How often do you feel the need to predict people's behaviour?


----------



## Liontiger (Jun 2, 2009)

Um, I don't think I make any predictions. Not unless I'm approaching someone with a concern and speculating how they might respond. I gather information based on what's happening in the moment: body language, words, tone of voice, etc. I pinpoint what someone seems to be feeling or thinking and then work with that knowledge to frame our interactions. This is all done naturally and without much thought. I wouldn't call this "predicting," though. It's more like manipulating a situation in the present to get a desired response.


----------



## Mindgamess (Mar 23, 2011)

I'd say that predicting behavior is something I do a lot on a subconscious level. It's not always behavior I predict but often the outcome of a person's behavior. 

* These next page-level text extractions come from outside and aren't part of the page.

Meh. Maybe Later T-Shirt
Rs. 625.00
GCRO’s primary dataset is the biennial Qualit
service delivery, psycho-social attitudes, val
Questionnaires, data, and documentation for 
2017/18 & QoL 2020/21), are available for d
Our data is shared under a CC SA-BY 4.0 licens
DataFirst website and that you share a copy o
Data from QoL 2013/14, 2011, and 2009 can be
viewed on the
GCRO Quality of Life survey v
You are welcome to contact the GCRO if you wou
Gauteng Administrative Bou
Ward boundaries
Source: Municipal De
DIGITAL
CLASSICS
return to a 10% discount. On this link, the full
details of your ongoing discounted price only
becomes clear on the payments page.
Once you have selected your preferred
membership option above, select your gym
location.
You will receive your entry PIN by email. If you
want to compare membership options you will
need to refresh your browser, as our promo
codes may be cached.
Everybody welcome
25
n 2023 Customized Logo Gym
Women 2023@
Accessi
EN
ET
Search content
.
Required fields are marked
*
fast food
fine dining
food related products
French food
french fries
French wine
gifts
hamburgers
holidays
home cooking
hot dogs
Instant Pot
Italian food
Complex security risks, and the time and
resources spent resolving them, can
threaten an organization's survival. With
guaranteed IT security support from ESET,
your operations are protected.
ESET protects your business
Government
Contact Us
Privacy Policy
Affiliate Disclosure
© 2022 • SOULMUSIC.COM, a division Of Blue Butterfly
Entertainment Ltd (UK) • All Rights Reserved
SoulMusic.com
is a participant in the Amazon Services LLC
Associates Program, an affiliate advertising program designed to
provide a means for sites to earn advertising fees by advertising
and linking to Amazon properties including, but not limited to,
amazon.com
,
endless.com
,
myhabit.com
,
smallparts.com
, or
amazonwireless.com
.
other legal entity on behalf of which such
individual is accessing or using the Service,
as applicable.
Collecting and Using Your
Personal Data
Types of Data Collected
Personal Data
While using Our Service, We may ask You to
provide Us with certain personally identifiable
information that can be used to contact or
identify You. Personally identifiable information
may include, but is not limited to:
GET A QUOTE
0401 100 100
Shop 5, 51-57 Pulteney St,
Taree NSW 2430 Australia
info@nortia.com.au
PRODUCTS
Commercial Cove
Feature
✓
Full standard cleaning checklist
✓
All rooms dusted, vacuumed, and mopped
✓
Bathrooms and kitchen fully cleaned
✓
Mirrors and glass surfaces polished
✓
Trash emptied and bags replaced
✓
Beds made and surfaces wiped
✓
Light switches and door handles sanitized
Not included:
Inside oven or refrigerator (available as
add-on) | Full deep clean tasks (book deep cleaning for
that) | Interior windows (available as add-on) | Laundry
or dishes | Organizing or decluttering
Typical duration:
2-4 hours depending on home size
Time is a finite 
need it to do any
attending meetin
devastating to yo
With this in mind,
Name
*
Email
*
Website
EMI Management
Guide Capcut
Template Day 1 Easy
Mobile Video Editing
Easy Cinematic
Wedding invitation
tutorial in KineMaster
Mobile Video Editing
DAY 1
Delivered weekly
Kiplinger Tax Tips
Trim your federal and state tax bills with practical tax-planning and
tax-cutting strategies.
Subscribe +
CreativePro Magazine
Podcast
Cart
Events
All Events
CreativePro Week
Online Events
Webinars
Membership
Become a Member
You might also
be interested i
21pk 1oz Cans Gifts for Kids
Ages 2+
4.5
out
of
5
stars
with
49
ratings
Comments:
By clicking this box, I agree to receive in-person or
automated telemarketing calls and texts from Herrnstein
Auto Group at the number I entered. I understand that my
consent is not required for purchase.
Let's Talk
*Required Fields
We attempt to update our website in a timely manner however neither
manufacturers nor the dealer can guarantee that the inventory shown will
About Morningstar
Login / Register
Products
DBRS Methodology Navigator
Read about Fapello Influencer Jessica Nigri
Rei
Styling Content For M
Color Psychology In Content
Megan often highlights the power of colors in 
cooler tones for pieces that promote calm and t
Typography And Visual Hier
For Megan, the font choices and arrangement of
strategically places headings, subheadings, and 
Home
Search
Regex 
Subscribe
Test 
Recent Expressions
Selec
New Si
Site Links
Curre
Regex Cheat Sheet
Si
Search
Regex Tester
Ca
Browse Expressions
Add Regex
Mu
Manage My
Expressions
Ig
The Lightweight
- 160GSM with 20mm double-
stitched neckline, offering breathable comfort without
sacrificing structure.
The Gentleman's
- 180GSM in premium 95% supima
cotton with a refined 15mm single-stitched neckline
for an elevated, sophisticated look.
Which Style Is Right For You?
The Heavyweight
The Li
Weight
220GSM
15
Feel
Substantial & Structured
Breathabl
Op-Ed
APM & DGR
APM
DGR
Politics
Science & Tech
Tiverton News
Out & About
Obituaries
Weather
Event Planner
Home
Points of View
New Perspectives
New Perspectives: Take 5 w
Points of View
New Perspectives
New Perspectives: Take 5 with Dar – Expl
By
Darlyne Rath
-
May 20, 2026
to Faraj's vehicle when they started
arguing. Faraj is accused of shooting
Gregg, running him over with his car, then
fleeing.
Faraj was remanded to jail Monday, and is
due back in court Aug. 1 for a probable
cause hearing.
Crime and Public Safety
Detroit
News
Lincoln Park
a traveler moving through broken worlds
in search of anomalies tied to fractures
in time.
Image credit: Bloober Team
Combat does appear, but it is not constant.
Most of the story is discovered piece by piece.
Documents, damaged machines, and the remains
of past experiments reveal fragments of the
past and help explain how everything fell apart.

I do however have the desire to understand or find the reason behind people's behavior constantly. Hence why I love MBTI so much. I have to know why things happen the way they do so I can see cause and effect.


----------



## Owfin (Oct 15, 2011)

Very rarely. I think it's rude and inviting prejudice to go ahead and assume what people are thinking.


----------



## Tula13 (Dec 2, 2012)

I think everybody does this. It's helpful to be able to guess how people are going to behave, it's a lot easier to guess once you know things about them and can make a guess based on that.


----------